“Fall in the love the problem, not the solution.”
Although not as well-known as other innovation mantras like “Fail Fast” and “See around corners,” this mantra is, in my experience, truer than any of them. It is also harder to follow.
It’s hard to fall in love with a problem.
By the time most of us enter the workforce, we are Do-ers. Our bosses train us to bring solutions, not problems. Our employers reward us for showing initiative, taking action, and resolving issues. We celebrate when we find the answer, crack the case, and drive the change.
We have stopped being Questioners, Wonderers, and Explorers. We stopped asking “Why?” and “What if?” and “Why not.” We stopped wondering why or where or when or how things might be or once were or could be. We stopped exploring the unknown, the uncertain, and the unexplained.
Falling in love with a problem requires us to ask why it exists and why it hasn’t been solved yet. It requires us to wonder about why things that look like solutions aren’t. It requires us to explore and look for root causes and to welcome surprises.
Falling in love with a solution is what we are trained to do.
But falling in love with a solution, not the problem it solves, locks us into a course of action that is often all or nothing.
Falling in love with the problem is what we need to do.
Falling in love with a problem gives us a place of certainty to return to. The problem is evidence of market opportunity, we simply need to find the solution that unlocks it.
Consider these 3 examples:
An R&D team develops a breakthrough new technology but producing it at scale would make it cost 10x the current solution.
- Fall in love with the Solution: Management shuts down the project due to lack of a viable business
- Fall in love with the Problem: The team updates management that the new technology is not economically viable and asks for an additional 3 months and $100,000 to develop a different solution. Management agrees.
A product team develops a new product, complete with new branding, positioning, and Direct to Consumer go to market strategy.

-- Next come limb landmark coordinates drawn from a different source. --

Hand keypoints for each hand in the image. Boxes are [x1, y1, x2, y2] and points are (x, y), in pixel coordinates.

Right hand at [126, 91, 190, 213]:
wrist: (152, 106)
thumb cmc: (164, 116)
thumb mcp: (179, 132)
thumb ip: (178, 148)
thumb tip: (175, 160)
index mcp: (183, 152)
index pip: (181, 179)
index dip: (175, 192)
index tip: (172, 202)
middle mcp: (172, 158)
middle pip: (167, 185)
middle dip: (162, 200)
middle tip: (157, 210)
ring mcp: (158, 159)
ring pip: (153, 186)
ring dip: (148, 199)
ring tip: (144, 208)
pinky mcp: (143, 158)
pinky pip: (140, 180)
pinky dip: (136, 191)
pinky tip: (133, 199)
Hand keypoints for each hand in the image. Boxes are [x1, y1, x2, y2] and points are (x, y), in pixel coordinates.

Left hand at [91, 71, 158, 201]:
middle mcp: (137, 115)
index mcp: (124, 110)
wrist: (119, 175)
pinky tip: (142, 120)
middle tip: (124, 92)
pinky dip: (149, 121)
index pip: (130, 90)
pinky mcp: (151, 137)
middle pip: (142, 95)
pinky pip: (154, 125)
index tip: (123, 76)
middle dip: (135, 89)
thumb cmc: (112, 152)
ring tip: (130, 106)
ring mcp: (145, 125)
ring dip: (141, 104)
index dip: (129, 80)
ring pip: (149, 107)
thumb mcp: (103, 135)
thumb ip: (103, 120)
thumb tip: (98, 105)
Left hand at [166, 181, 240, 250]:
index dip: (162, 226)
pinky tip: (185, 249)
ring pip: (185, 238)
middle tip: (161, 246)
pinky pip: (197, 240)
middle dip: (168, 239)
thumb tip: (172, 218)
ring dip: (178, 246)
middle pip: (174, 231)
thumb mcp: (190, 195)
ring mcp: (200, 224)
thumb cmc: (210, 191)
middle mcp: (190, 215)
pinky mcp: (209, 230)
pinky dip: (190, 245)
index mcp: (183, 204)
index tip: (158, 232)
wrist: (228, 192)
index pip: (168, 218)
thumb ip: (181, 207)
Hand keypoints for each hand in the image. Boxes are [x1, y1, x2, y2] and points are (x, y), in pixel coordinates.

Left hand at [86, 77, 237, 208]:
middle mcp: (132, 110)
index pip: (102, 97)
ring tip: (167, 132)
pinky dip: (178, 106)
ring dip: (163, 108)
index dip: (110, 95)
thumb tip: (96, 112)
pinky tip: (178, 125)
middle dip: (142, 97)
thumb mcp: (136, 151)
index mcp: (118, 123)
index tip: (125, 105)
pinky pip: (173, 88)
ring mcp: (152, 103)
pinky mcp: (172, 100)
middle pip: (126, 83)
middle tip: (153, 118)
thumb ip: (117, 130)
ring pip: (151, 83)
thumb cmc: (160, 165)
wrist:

Sales expresses concern that existing retail customers will view this as a threat.
- Fall in love with the Solution: Management cancels the project launch out of fear that retailers will retaliate by discontinuing all of the manufacturer’s products and heavily promoting competitors’ brands.
- Fall in love with the Problem: The team revisits the Go to Market strategy, questioning the importance of Direct to Consumer in solving the problem. The team realizes that, while it is important, it does not need to be the only distribution channel at launch, ultimately recommending that it be used to seed the market before distribution through traditional retailers. Sales positions pre-launch DTC as a net benefit for retailers and management approves the launch.
An innovation team develops a category-creating product that receives overwhelming acceptance in concept tests and receives top scores when evaluated against its nearest competitors. However, when launched into test markets, it fails miserably.
- Fall in love with the Solution – Option 1: Management ends the target markets and cancels the project
- Fall in love with the Solution – Option 2: Management continues to make incremental changes to the product, its positioning and marketing, and its pricing, ultimately spending millions over multiple years with little to no change in product adoption.
- Fall in love with the Problem – Team talks to their target consumers, including the people who gave the product high marks in concept tests, and learns that the problem the product solves isn’t a terribly painful or important problem and, as a result, consumers aren’t willing to spend money or change behavior to adopt a better solution. The team shelves the category-creating product to focus on creating a new solution to the real problem.
Did you see the pattern there?
When you fall in love with the solution and the solution fails, the project stops.
When you fall in love with the problem and the solution fails, you circle back to the problem and try again.
And if anyone would know the importance of being able to circle back, it’s the man credited with coining the “Fall in love with the problem, not the solution” mantra – Uri Levine. The founder of Waze.